П. И. Мелиссино немедленно подчинился монаршему требованию и закрыл ложу Скромности; через два года прекратил свою деятельность
Французские события форсировали этот процесс. «Когда во Франции вспыхнула революция и французские якобинцы, прикрываясь внешними формами лож, стали совершать свои бесчеловечные поступки, то мудрая монархиня сочла за благо прекратить действия лож в своей империи и поручила высокопочтенному брату Мелиссино, до времени, прекратить все работы лож. Вследствие таковой воли всемилостивейшей монархини все ложи, состоявшие под гроссмейстерством Елагина в 1 793 году, единодушно прекратили свои работы», — было записано в одной из «архитектурных книг».
В результате «общественное мнение» умерло, практически не родившись. В великосветских домах говорили о родственниках, о капиталах, о своих удачах и неудачах, о состоянии, наградах или опалах, демонстрировали «звезды» и бриллианты, хвалились чинами. На политические темы было наложено табу.

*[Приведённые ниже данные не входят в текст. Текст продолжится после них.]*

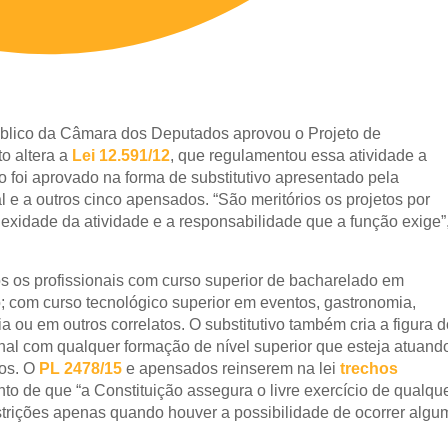
úblico da Câmara dos Deputados aprovou o Projeto de
to altera a
Lei 12.591/12
, que regulamentou essa atividade a
o foi aprovado na forma de
substitutivo
apresentado pela
al e a outros cinco
apensados
. “São meritórios os projetos por
xidade da atividade e a responsabilidade que a função exige”
os os profissionais com curso superior de bacharelado em
o; com curso tecnológico superior em eventos, gastronomia,
ia ou em outros correlatos. O substitutivo também cria a figura 
nal com qualquer formação de nível superior que esteja atuand
os. O
PL 2478/15
e apensados reinserem na lei
trechos
o de que “a Constituição assegura o livre exercício de qualqu
estrições apenas quando houver a possibilidade de ocorrer algu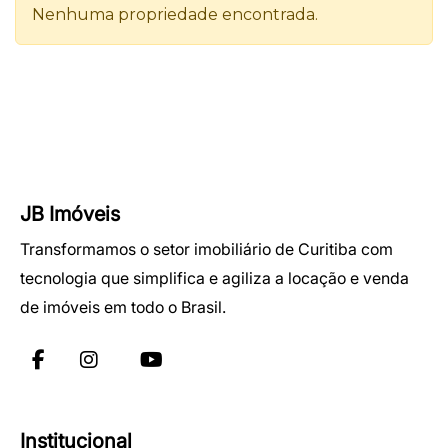
JB Imóveis
Transformamos o setor imobiliário de Curitiba com
tecnologia que simplifica e agiliza a locação e venda
de imóveis em todo o Brasil.
Institucional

Причины, по которым монархи старались препятствовать возникновению обществ и клубов, даже не надо объяснять. Однако, как ни странно, так же поступала и новая французская власть. Выше уже шла речь о революционных клубах во Франции, образованных во многом под влиянием масонских лож и по инициативе их членов. Например, Исаак Лешапелье, адвокат из Рена и венерабль местной ложи Превосходного союза, был одним из основателей «Бретонского клуба», из которого в 1789 году вырос «Клуб якобинцев». Депутат от третьего сословия, он участвовал в написании текста «Клятвы в зале для игры в мяч» — обязательства бороться до конца за права народа. Так вот, уже в 1791 году, став председателем Учредительного собрания, он выступил с законодательной инициативой об ограничении свободы собраний, получившей название «закона Лешапелье». Все общества объявлялись вне закона, членство в них становилось преступлением, и многие масоны поплатились свободой, а то и жизнью за верность своим ложам. Парадокс? Или же человек, пришедший к власти при поддержке «партии», старался таким образом законсервировать систему, помешав привести в действие тот же механизм еще раз? Между прочим, самому Лешапелье это не помогло: уже на следующий год он уехал в Англию, а когда вернулся два года спустя, был осужден как эмигрант и обезглавлен на гильотине.
Свобода передвижения
В XVIII веке мир перестал казаться таким уж огромным. Развитию транспорта и сопутствующей инфраструктуры был придан первоначальный импульс, в следующем столетии переросший в мощный толчок. Даже межконтинентальные переезды (из Европы в Америку) сделались обычным делом; правда, поездка в Индию морским путем (вокруг Африки) занимала целый год. Но если между Старым и Новым Светом сновали только военные, купцы, деловые люди, изредка ученые и искатели приключений или лучшей жизни, то облака пыли на дорогах Европы поднимали все, кому не лень. Разъезжать приходилось по делам службы или торговли, для развлечения, пополнения знаний или поправки здоровья. И, разумеется, среди путешественников встречалось множество авантюристов.
Сами дороги оставляли желать лучшего. «Из Франкфурта ехал я по немецким княжествам: что ни шаг, то государство, — делится путевыми впечатлениями Д.И. Фонвизин в «Письмах из Франции». — Я видел Ганау, Майнц, Фульду, Саксен-Готу, Эйзенах и несколько княжеств мелких принцев. Дороги часто находил немощеные, но везде платил дорого за мостовую; и когда, по вытащении меня из грязи, требовали с меня денег за мостовую, то я осмеливался спрашивать: где она? На сие отвечали мне, что его светлость владеющий государь намерен приказать мостить впредь, а теперь собирать деньги».